■ Information supplied
-=-=-
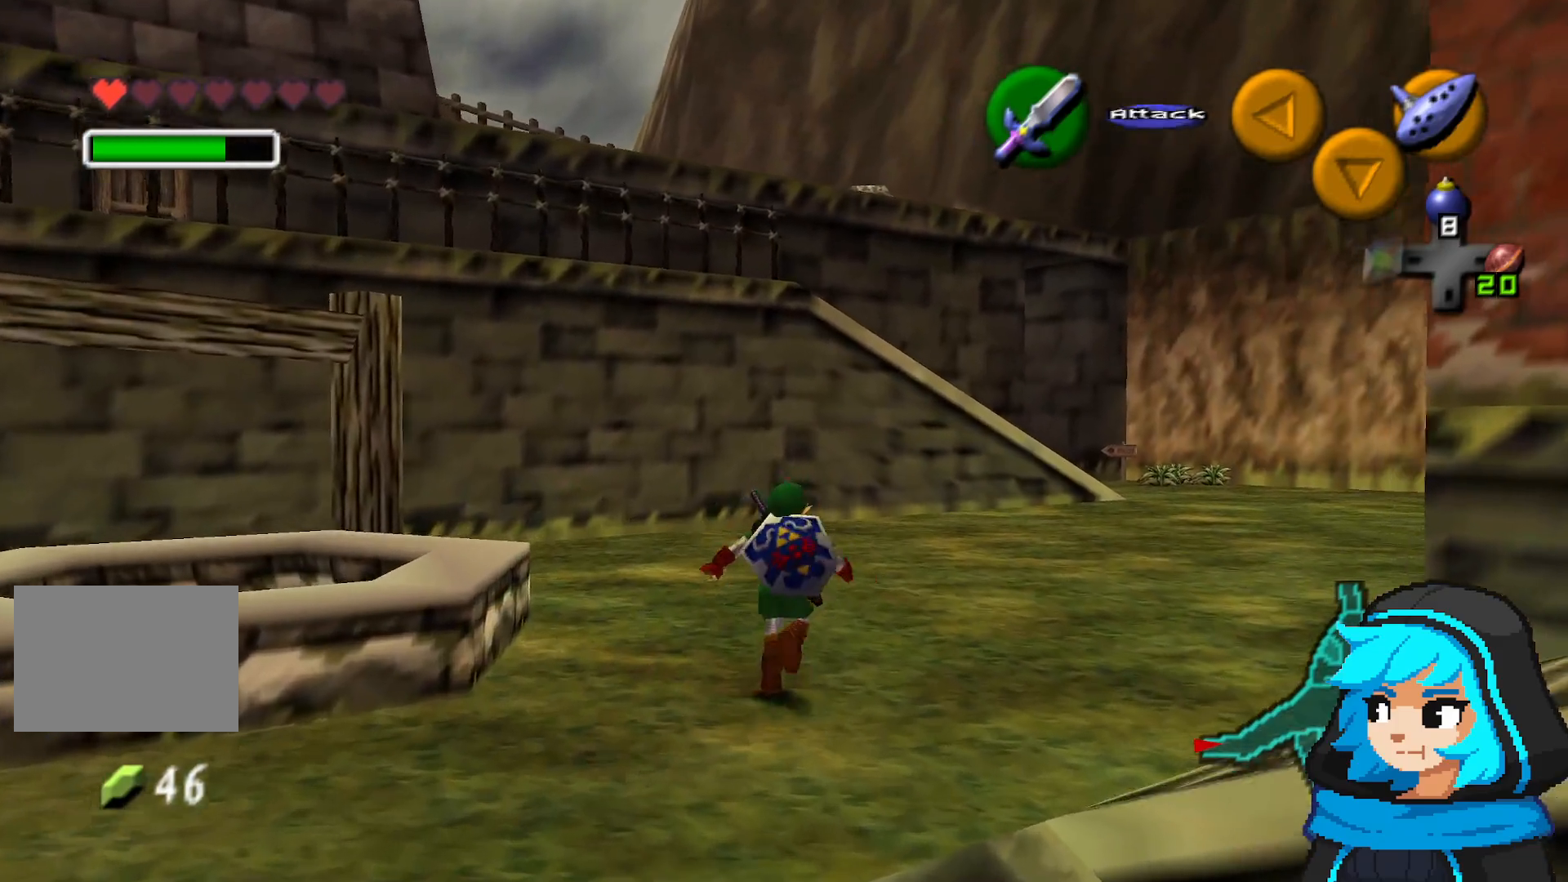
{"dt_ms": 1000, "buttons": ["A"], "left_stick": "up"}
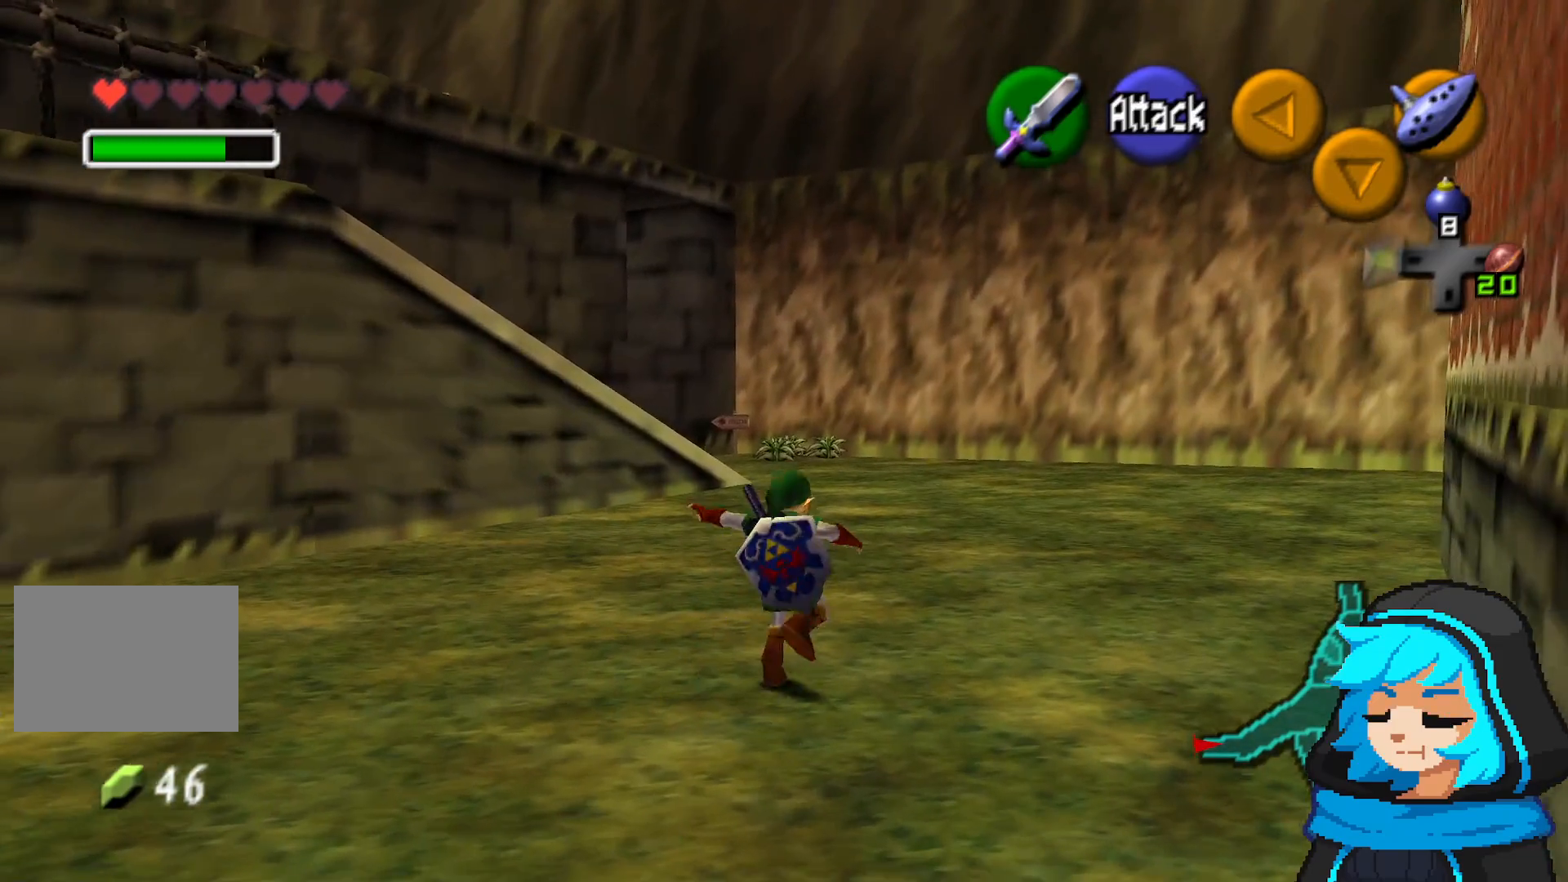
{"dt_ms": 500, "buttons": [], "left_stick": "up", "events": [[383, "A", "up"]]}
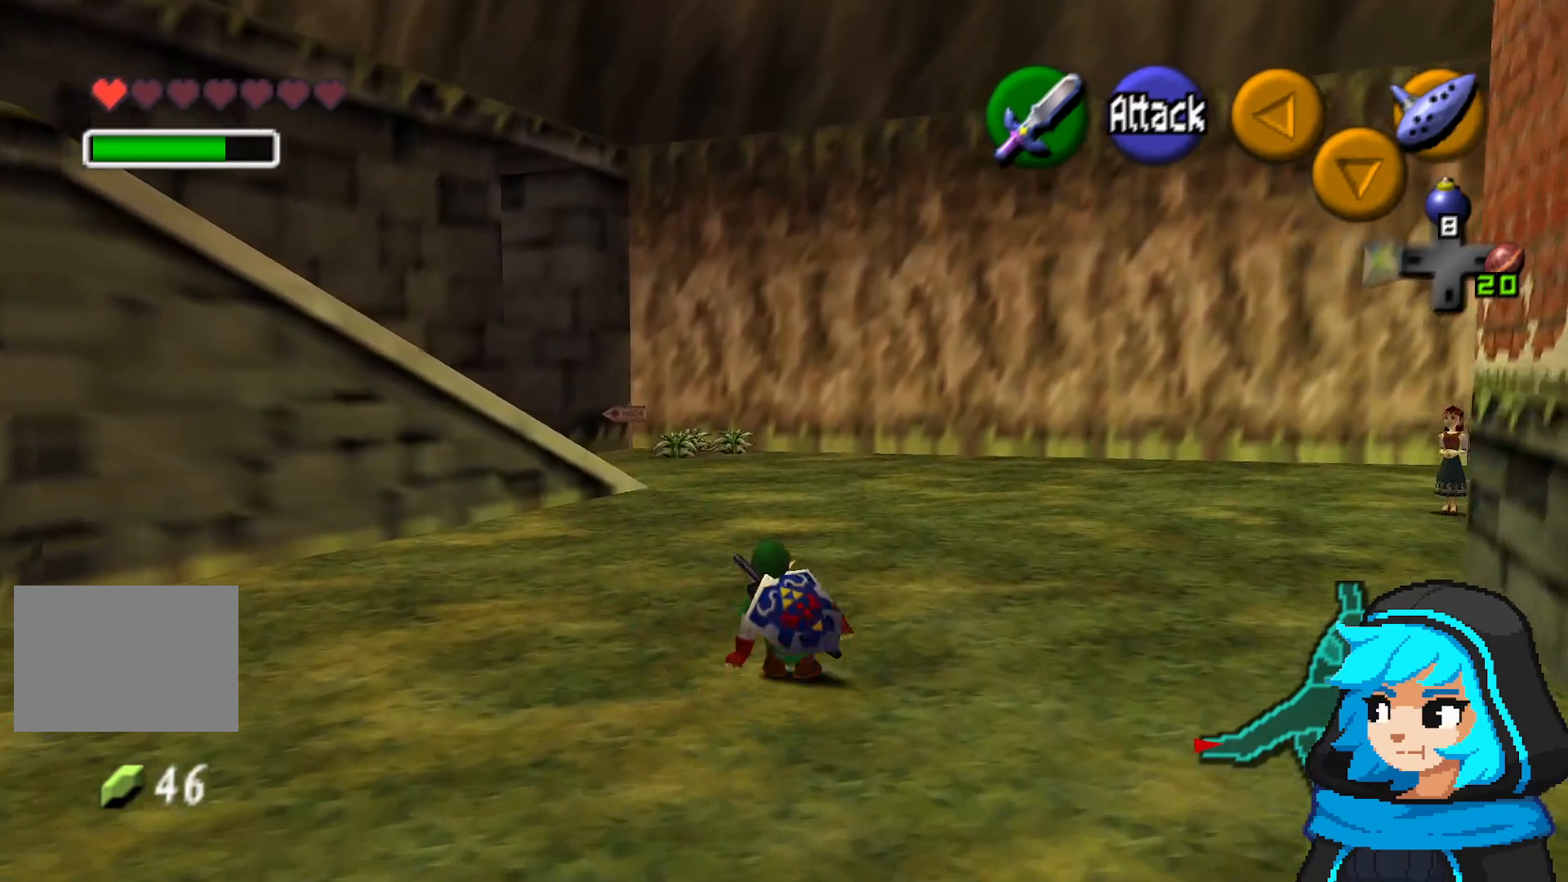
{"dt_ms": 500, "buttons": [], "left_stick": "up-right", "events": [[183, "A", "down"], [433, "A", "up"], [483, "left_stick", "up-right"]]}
-=-=-
■ Assignment
With the pictures removed, copy the data above word for word.

■ Finished exercise
{"dt_ms": 1000, "buttons": ["A"], "left_stick": "up"}
{"dt_ms": 500, "buttons": [], "left_stick": "up", "events": [[383, "A", "up"]]}
{"dt_ms": 500, "buttons": [], "left_stick": "up-right", "events": [[183, "A", "down"], [433, "A", "up"], [483, "left_stick", "up-right"]]}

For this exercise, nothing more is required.